Seahawksneed.com looks very similar to the pro-shop websites. After her stepson finished his order for the jersey of Seahawks kicker Hauschka, Colaire was skeptical because he did not receive an order confirmation. When he tried to log back into the account he set up, the site wouldn’t let him. Another thing that raised her suspicions: The website didn’t have a phone number to call — only a Hotmail email address.
Colaire owns a company called NickerStickers, where she designs and sells animal decals and stickers. Over the past 10 years she’s learned how to track down website operators who are ripping off her copyrighted artwork.
“People copy my designs all the time,” she said. “It is a constant battle whenever you put artwork online.”
After looking up Seahawksneed.com, she quickly found out the website was owned by a Chinese company, but it was registered in California. She has reported that site, along with four others she found suspect, to Homeland Security.
As of Wednesday, all five sites were still operational.
Muñoz said it “may take months” to make undercover purchases to confirm that items are actually counterfeit, followed by getting a federal judge to issue a seizure warrant. It may be quicker for a brand’s owner to take independent action through a civil lawsuit, he said.
MarkMonitor’s Felmansaid one reason illegitimate sites are so popular is because people are always searching for deals. Often scammers will sell items at only a 40 or 60 percent discount — “using those prices to add an air of legitimacy to their scam” — because too much of a discount could tip people off, he said.
Officially licensed NFL Seahawks jerseys at NFLshop.com, for example, run between $100 and $150, but the most sought-after jerseys — Russell Wilson, Marshawn Lynch or 12th Fan — can be almost $300.
By contrast, Seahawks jerseys on a few unlicensed sites were priced between $80 and $150.
Fanatics.com, which operates official NFL merchandise websites, says licensed NFL jerseys should have a hologram sticker with the official NFL shield on it.
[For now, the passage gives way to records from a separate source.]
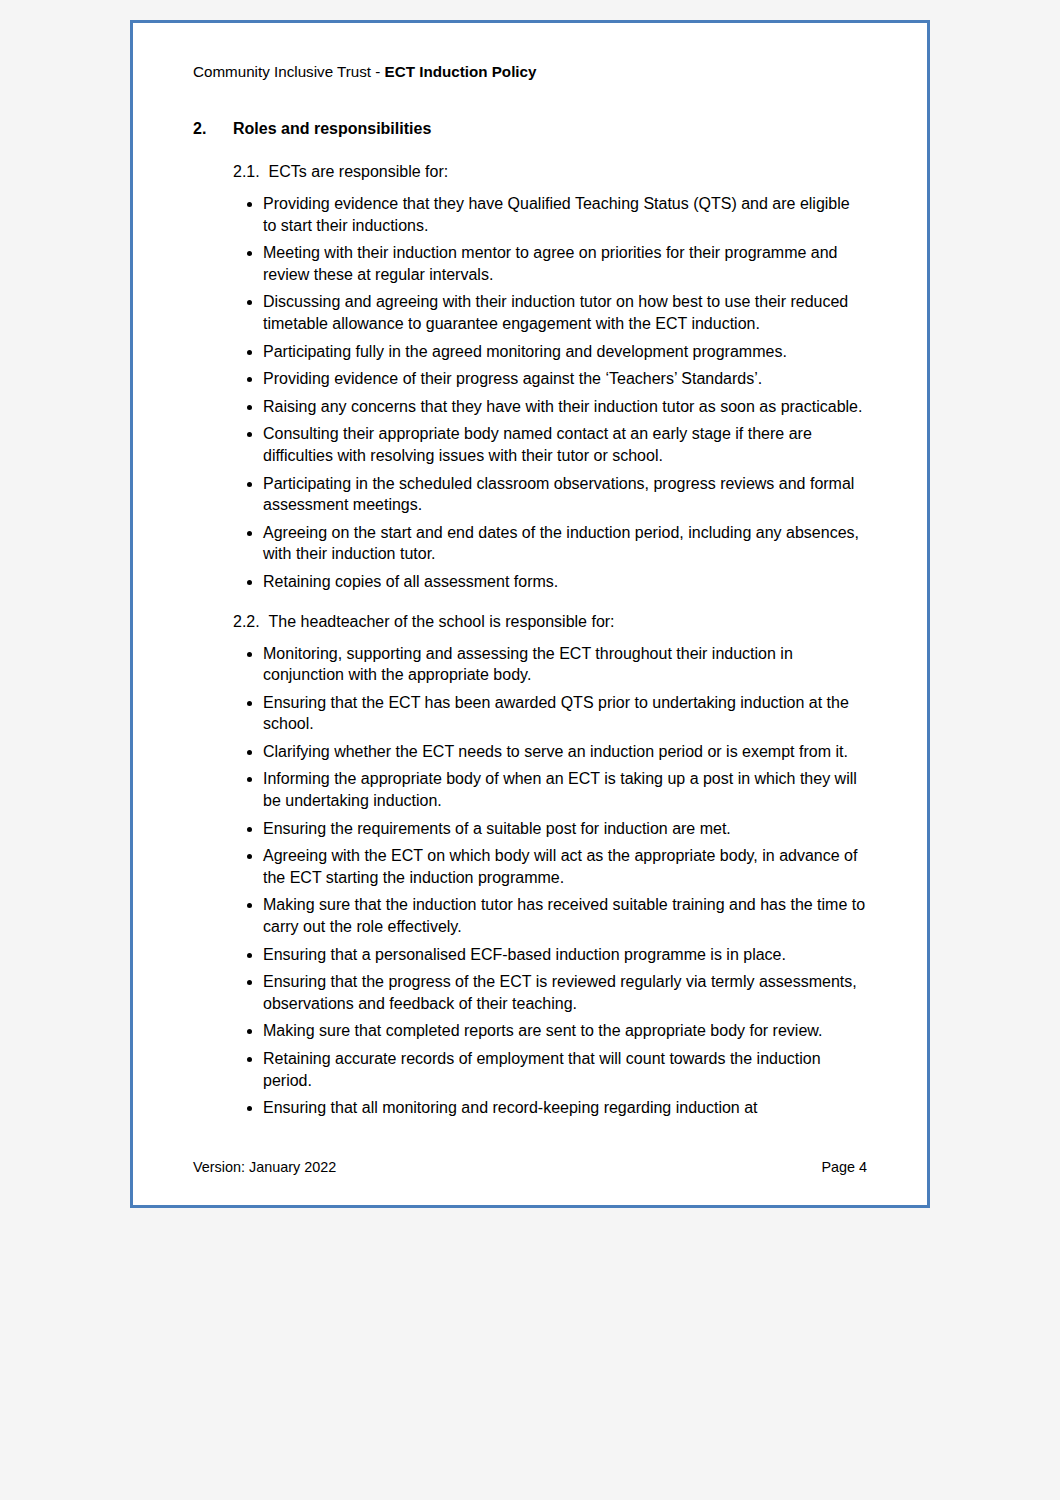Community Inclusive Trust - ECT Induction Policy
2. Roles and responsibilities
2.1. ECTs are responsible for:
Providing evidence that they have Qualified Teaching Status (QTS) and are eligible to start their inductions.
Meeting with their induction mentor to agree on priorities for their programme and review these at regular intervals.
Discussing and agreeing with their induction tutor on how best to use their reduced timetable allowance to guarantee engagement with the ECT induction.
Participating fully in the agreed monitoring and development programmes.
Providing evidence of their progress against the ‘Teachers’ Standards’.
Raising any concerns that they have with their induction tutor as soon as practicable.
Consulting their appropriate body named contact at an early stage if there are difficulties with resolving issues with their tutor or school.
Participating in the scheduled classroom observations, progress reviews and formal assessment meetings.
Agreeing on the start and end dates of the induction period, including any absences, with their induction tutor.
Retaining copies of all assessment forms.
2.2. The headteacher of the school is responsible for:
Monitoring, supporting and assessing the ECT throughout their induction in conjunction with the appropriate body.
Ensuring that the ECT has been awarded QTS prior to undertaking induction at the school.
Clarifying whether the ECT needs to serve an induction period or is exempt from it.
Informing the appropriate body of when an ECT is taking up a post in which they will be undertaking induction.
Ensuring the requirements of a suitable post for induction are met.
Agreeing with the ECT on which body will act as the appropriate body, in advance of the ECT starting the induction programme.
Making sure that the induction tutor has received suitable training and has the time to carry out the role effectively.
Ensuring that a personalised ECF-based induction programme is in place.
Ensuring that the progress of the ECT is reviewed regularly via termly assessments, observations and feedback of their teaching.
Making sure that completed reports are sent to the appropriate body for review.
Retaining accurate records of employment that will count towards the induction period.
Ensuring that all monitoring and record-keeping regarding induction at
Version: January 2022 Page 4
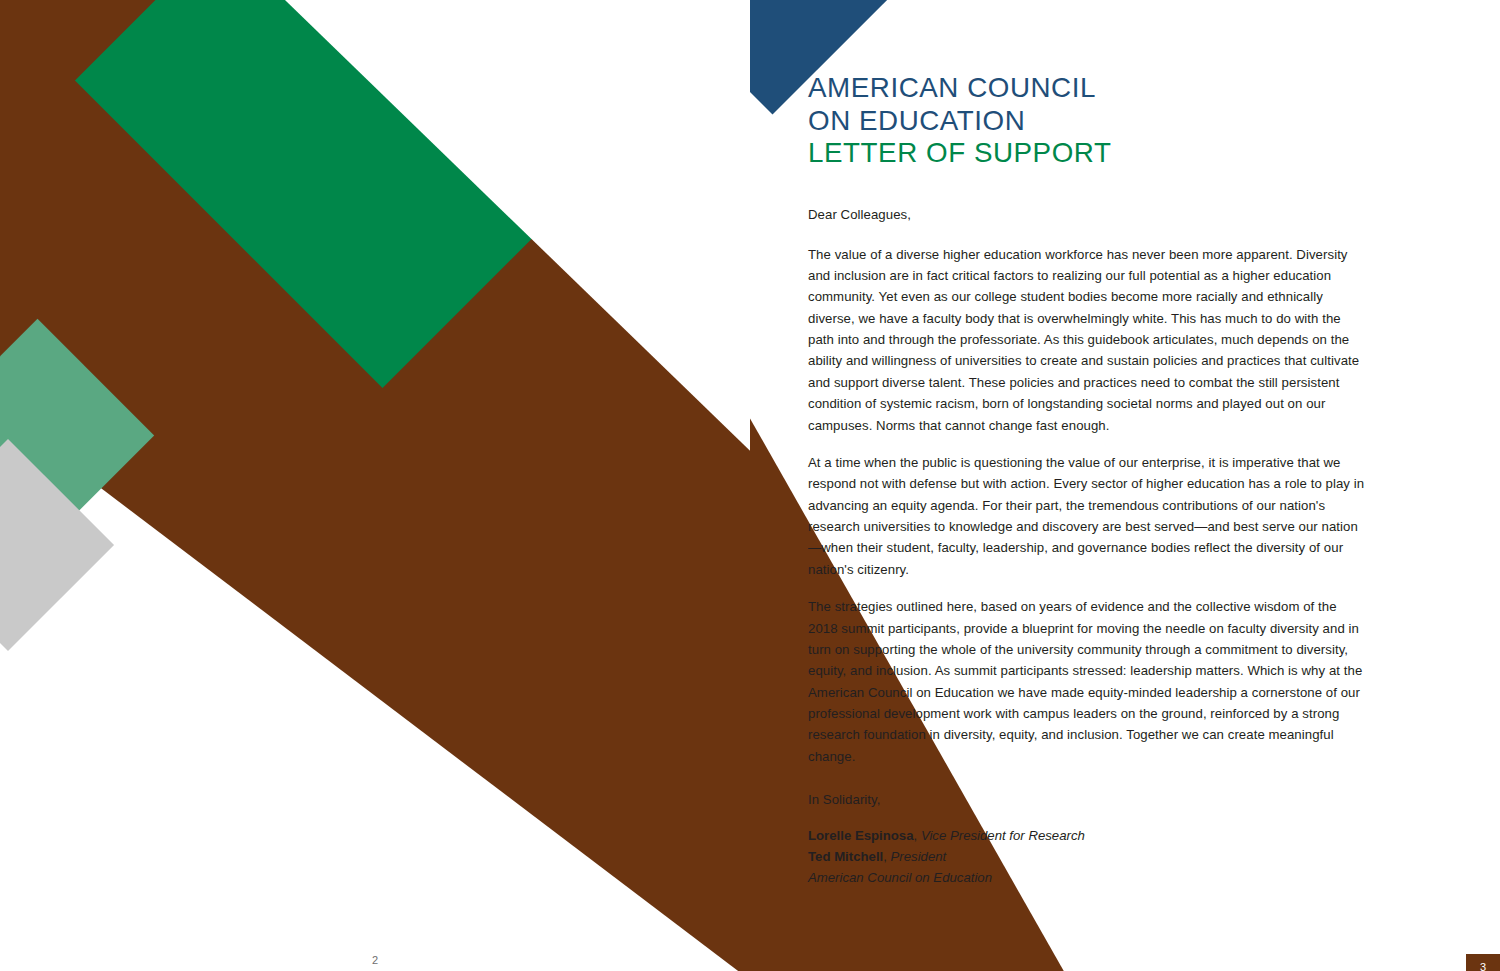American
Council on
Education
2
American Council on Education Letter of Support
Dear Colleagues,
The value of a diverse higher education workforce has never been more apparent. Diversity and inclusion are in fact critical factors to realizing our full potential as a higher education community. Yet even as our college student bodies become more racially and ethnically diverse, we have a faculty body that is overwhelmingly white. This has much to do with the path into and through the professoriate. As this guidebook articulates, much depends on the ability and willingness of universities to create and sustain policies and practices that cultivate and support diverse talent. These policies and practices need to combat the still persistent condition of systemic racism, born of longstanding societal norms and played out on our campuses. Norms that cannot change fast enough.
At a time when the public is questioning the value of our enterprise, it is imperative that we respond not with defense but with action. Every sector of higher education has a role to play in advancing an equity agenda. For their part, the tremendous contributions of our nation's research universities to knowledge and discovery are best served—and best serve our nation—when their student, faculty, leadership, and governance bodies reflect the diversity of our nation's citizenry.
The strategies outlined here, based on years of evidence and the collective wisdom of the 2018 summit participants, provide a blueprint for moving the needle on faculty diversity and in turn on supporting the whole of the university community through a commitment to diversity, equity, and inclusion. As summit participants stressed: leadership matters. Which is why at the American Council on Education we have made equity-minded leadership a cornerstone of our professional development work with campus leaders on the ground, reinforced by a strong research foundation in diversity, equity, and inclusion. Together we can create meaningful change.
In Solidarity,
Lorelle Espinosa, Vice President for Research
Ted Mitchell, President
American Council on Education
3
The site also recommends reading the tags on the jerseys — no officially licensed NFL jerseys are made in China.
Muñoz and Felman both said that when fans use unofficial websites to buy merchandise, they need to be extra careful. Even if a customer is OK with a second-rate jersey, it is possible that their credit-card information could be sold, or the website could make occasional small charges.
“It is a known practice of these fraud rings to make micro charges to victims’ credit cards long after they first scammed them,” Muñoz said. “So it is important for consumers to pay attention to their credit-card statements.”